SALT relief: Democrats are looking in the wrong place
First, we have heard that Bernie Sanders is opposed to a tax hike. Now, we learn that he wants to partially restore a tax deduction mainly used by the richest.
On Sunday, Sanders said he would not support an infrastructure bill that included an increase in the gasoline tax. Tuesday, Bloomberg reported that Sanders has plans to partially revive the National and Local Tax Deduction (SALT) for some taxpayers.
Taxpayers can deduct the amount they pay in state and local taxes from their income for their federal tax returns. The Tax Cuts and Jobs Act 2017 (TCJA) capped the SALT deduction at $ 10,000 as a payment to reduce the impact of the bill on the deficit. Very few Americans pay more than $ 10,000 in state and local taxes. Those who mostly live in high-tax states (read: controlled by Democrats) and have large property tax bills (read: they own valuable property).

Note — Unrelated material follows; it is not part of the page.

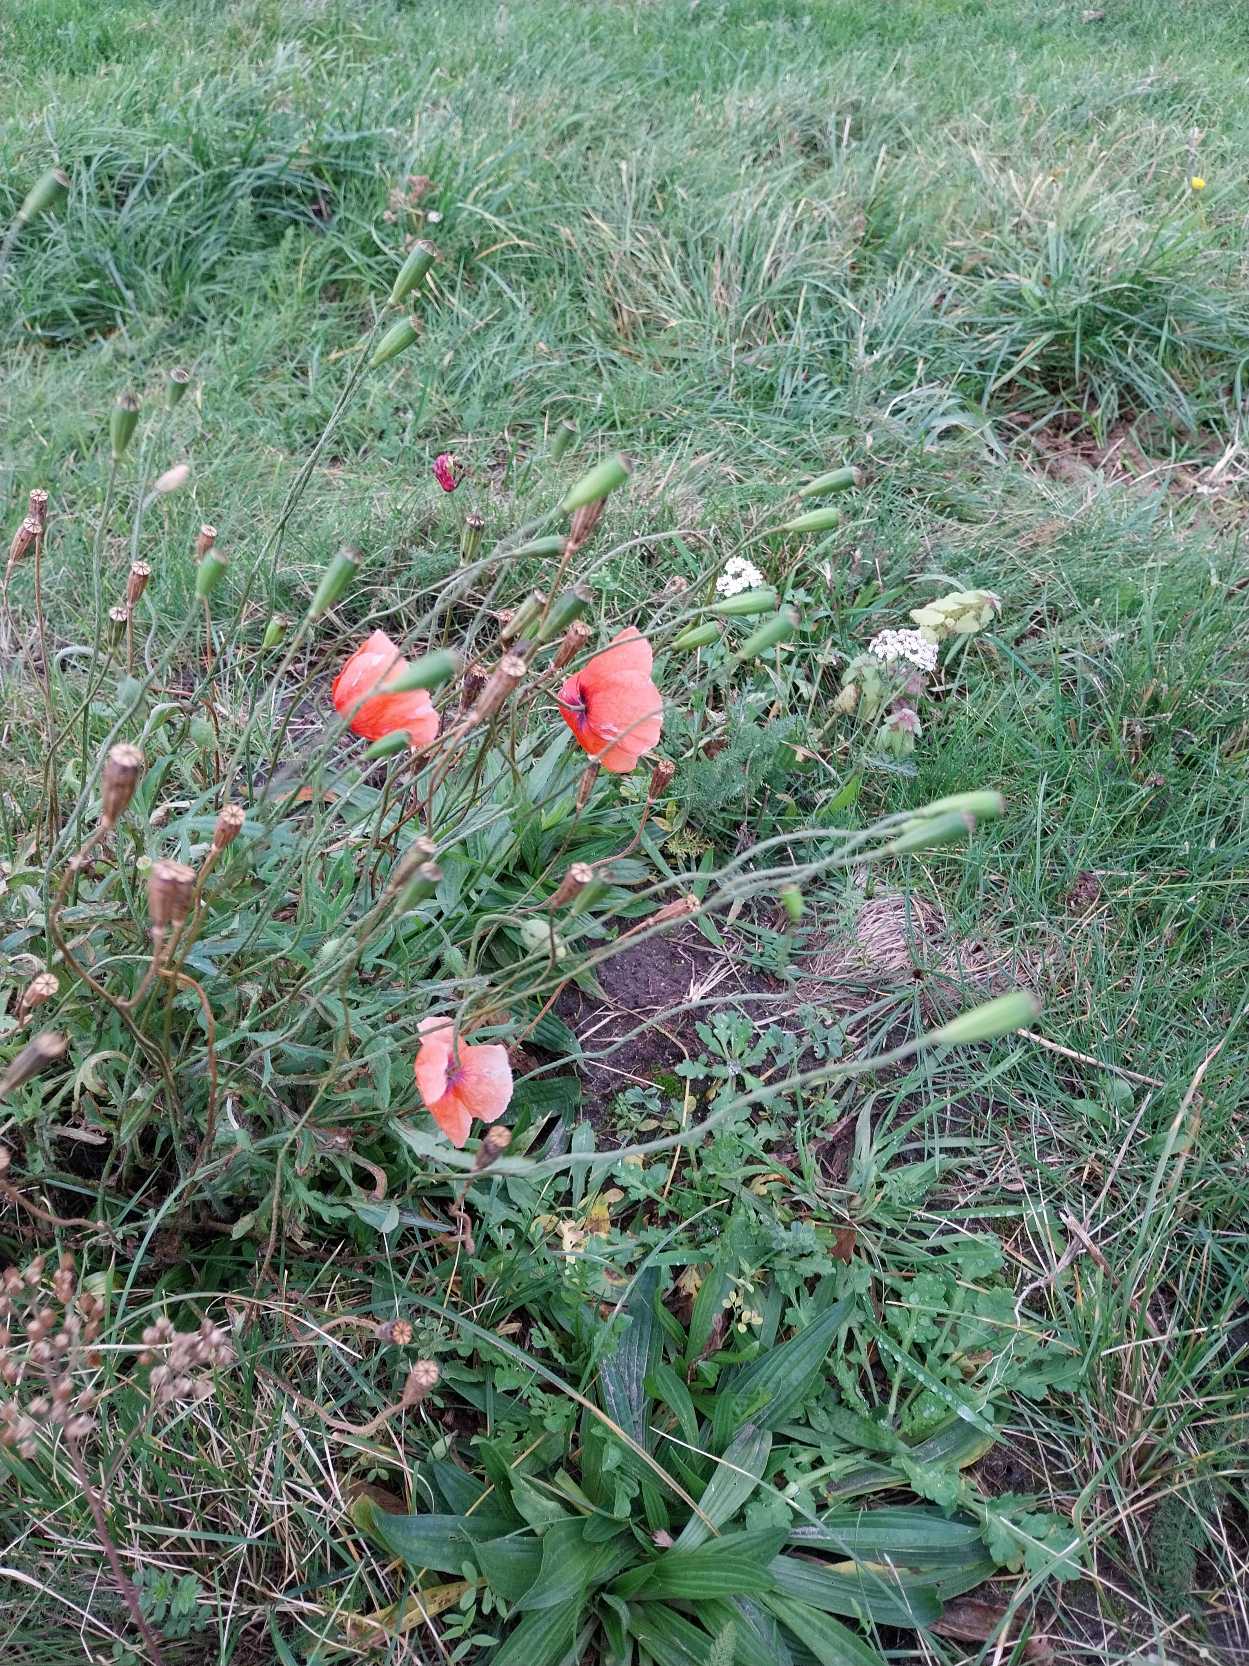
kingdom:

According to a joint commission on taxation report As of 2018, 91% of the SALT deduction profits in 2017 (the last year it was not capped) went to taxpayers earning more than $ 100,000 per year. 42 percent of the benefit went to taxpayers earning more than $ 500,000 per year.

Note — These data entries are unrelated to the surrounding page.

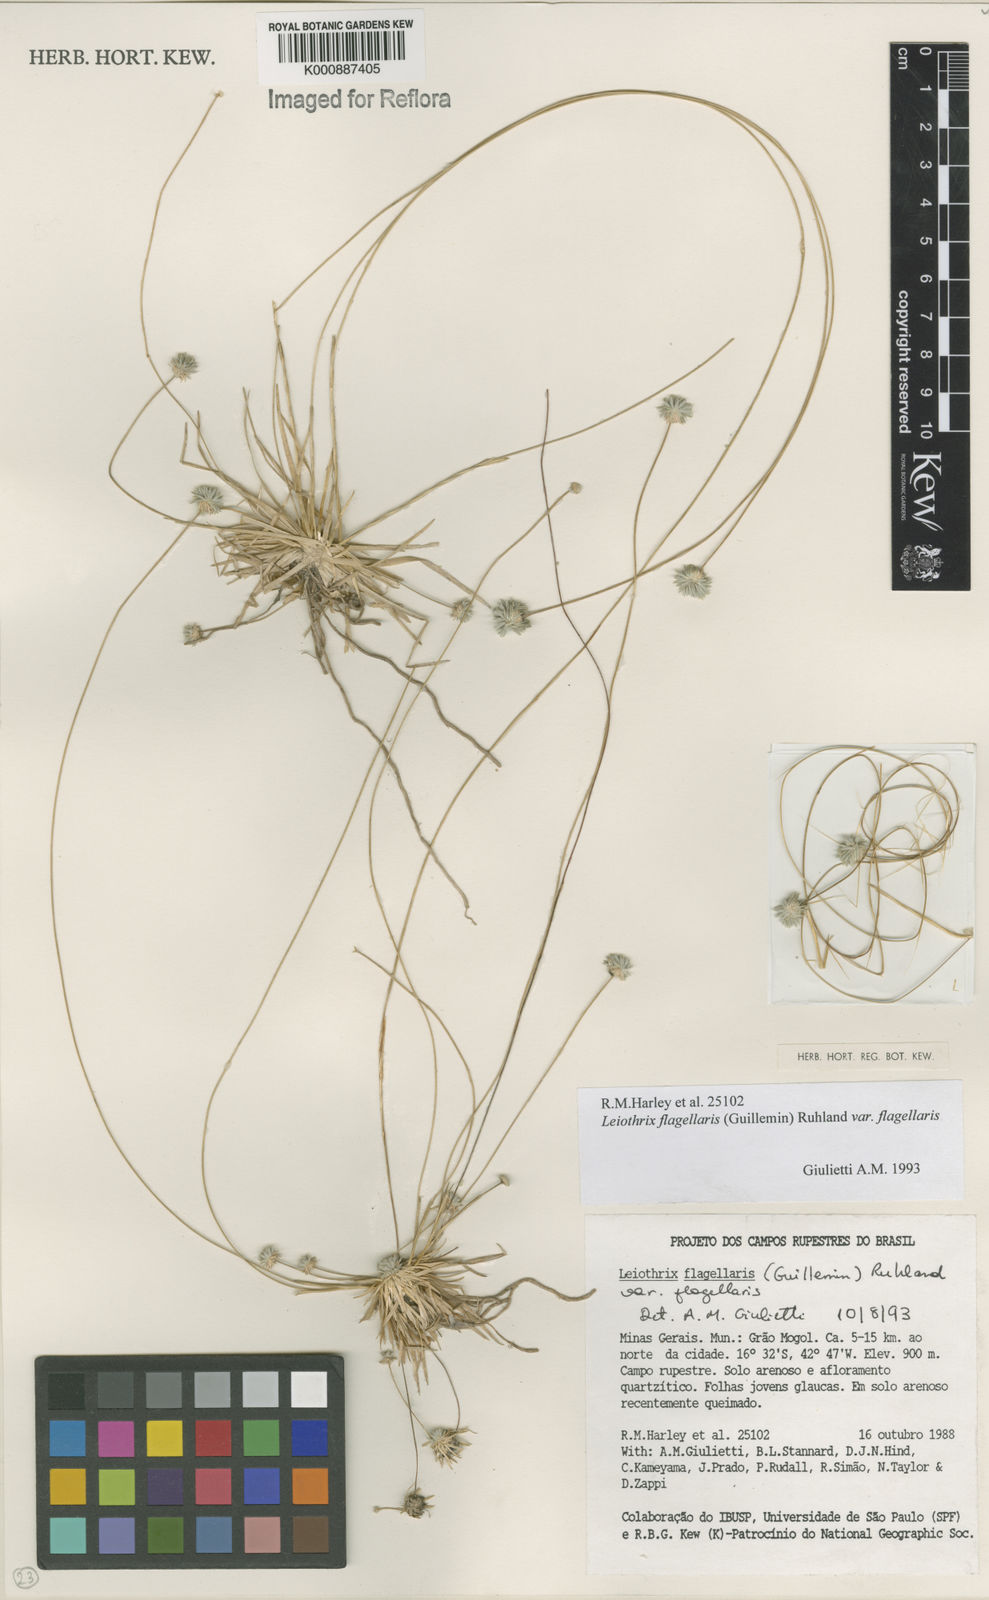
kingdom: Plantae
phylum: Tracheophyta
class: Liliopsida
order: Poales
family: Eriocaulaceae
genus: Leiothrix
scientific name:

How exactly Sanders wants to revive the deduction remains to be seen. In a conversation with himself that Bloomberg overheard, Sanders said, “Do I think billionaires should get tax break in this area? I don’t. ”According to Bloomberg:
Democrats have discussed several ways to offer limited SALT relief, including offering the full deduction for a few years or setting income thresholds for those who qualify for the tax break. The $ 120 billion in Sanders’ plan is not enough to cover a permanent and complete repeal of the $ 10,000 cap on write-off.
A complete repeal of the SALT cap would cost around $ 385 billion, according to an estimate from Representative Tom Suozzi’s bill to restore tax relief. This means that Sanders’ proposal would cover less than a third of a full SALT cap cancellation for all taxpayers.
There are Democrats who could provide limited relief from SALT. Two of them are Andrew Cuomo and Phil Murphy. A Analysis 2016 tax data (cap before SALT) by the Tax Foundation found the SALT deduction to be the most lucrative as a percentage of adjusted gross income in New York and New Jersey. In fact, of the ten states where the SALT deduction was the most lucrative, nine are currently governed by Democrats (Maryland is the only exception). If the governors of the blue states didn’t tax their residents so much, taxpayers wouldn’t have to deduct more than $ 10,000 in state and local taxes on their federal returns.